▶ [Work item] Find each line of the entries with the string "FERPA", please, and copy it.

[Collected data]

┌────────

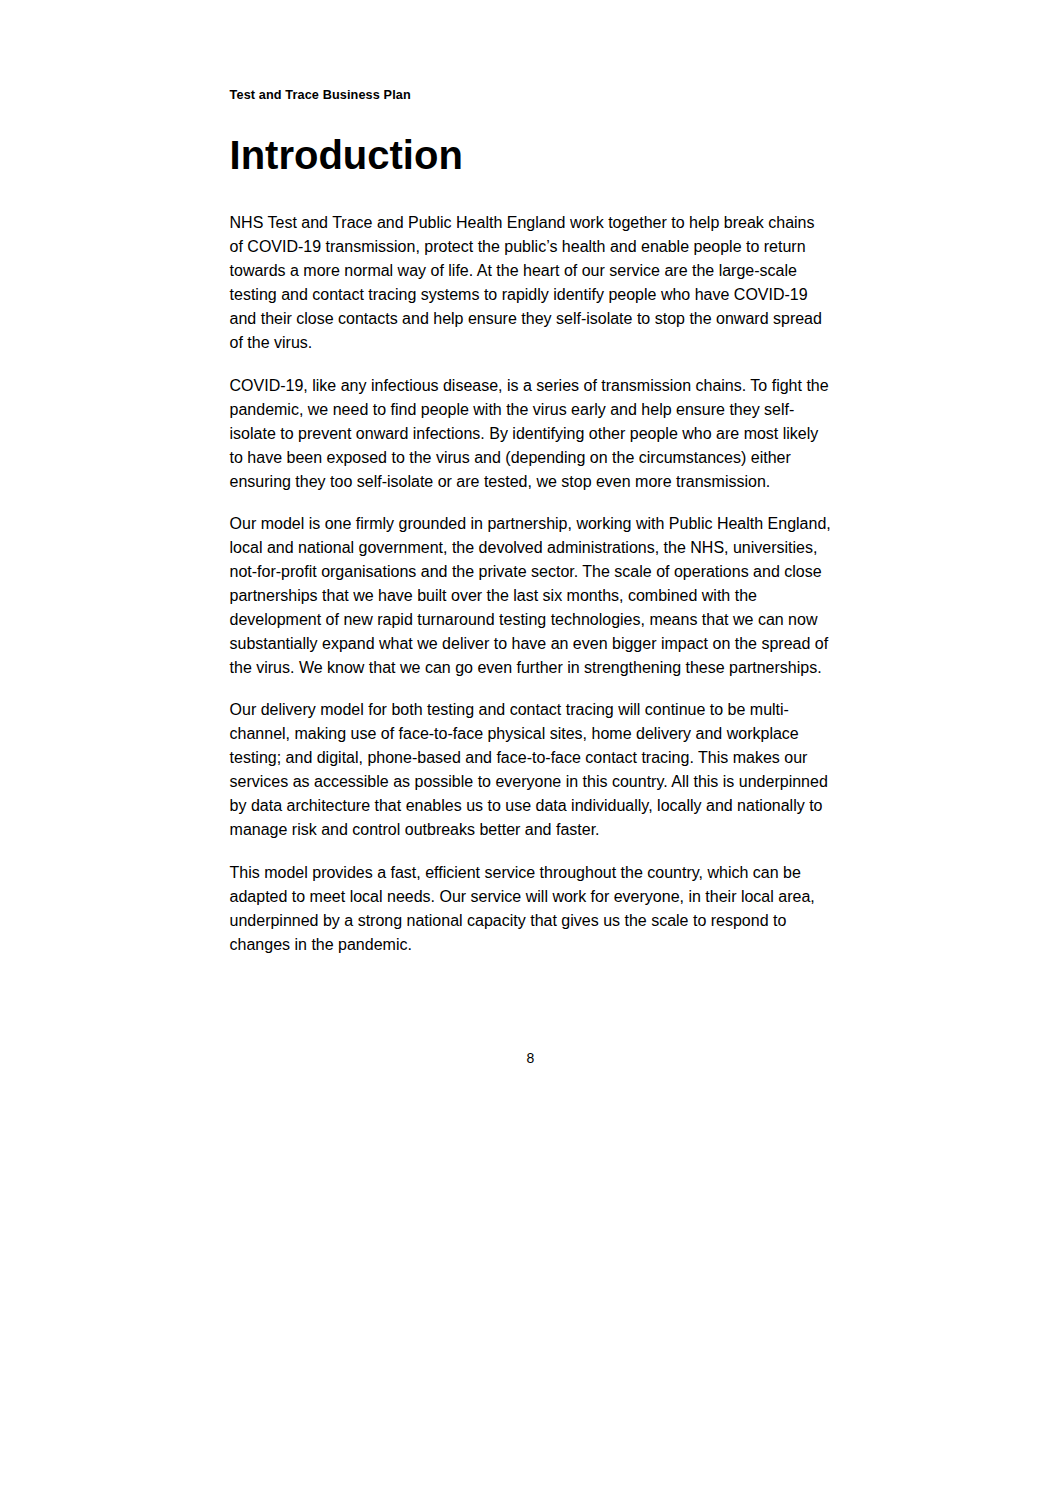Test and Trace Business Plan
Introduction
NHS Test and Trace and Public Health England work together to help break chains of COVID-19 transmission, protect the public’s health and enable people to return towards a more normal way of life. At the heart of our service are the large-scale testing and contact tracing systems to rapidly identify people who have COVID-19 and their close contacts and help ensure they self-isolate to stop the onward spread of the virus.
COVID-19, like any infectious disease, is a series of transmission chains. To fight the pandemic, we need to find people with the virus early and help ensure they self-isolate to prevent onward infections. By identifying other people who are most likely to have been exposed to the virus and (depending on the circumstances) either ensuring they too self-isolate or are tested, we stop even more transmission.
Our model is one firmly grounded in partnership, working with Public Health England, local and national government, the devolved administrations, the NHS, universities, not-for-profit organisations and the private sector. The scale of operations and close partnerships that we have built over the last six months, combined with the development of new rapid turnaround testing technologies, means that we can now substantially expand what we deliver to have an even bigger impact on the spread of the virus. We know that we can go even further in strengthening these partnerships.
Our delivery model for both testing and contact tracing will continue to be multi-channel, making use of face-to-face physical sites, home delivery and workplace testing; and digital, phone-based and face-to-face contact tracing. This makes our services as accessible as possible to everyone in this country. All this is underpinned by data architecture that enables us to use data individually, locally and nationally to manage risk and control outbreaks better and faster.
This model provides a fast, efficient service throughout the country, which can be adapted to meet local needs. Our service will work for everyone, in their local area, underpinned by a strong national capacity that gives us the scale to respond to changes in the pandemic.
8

└────────
┌────────

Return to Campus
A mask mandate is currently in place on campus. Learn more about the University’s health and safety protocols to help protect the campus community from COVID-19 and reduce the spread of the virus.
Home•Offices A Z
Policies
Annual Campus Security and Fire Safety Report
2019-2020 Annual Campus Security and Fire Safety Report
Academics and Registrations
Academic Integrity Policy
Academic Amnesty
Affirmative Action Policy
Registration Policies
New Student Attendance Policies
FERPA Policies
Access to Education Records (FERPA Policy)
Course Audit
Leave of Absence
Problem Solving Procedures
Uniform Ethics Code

└────────

▶ [Answer to the exercise]
FERPA Policies
Access to Education Records (FERPA Policy)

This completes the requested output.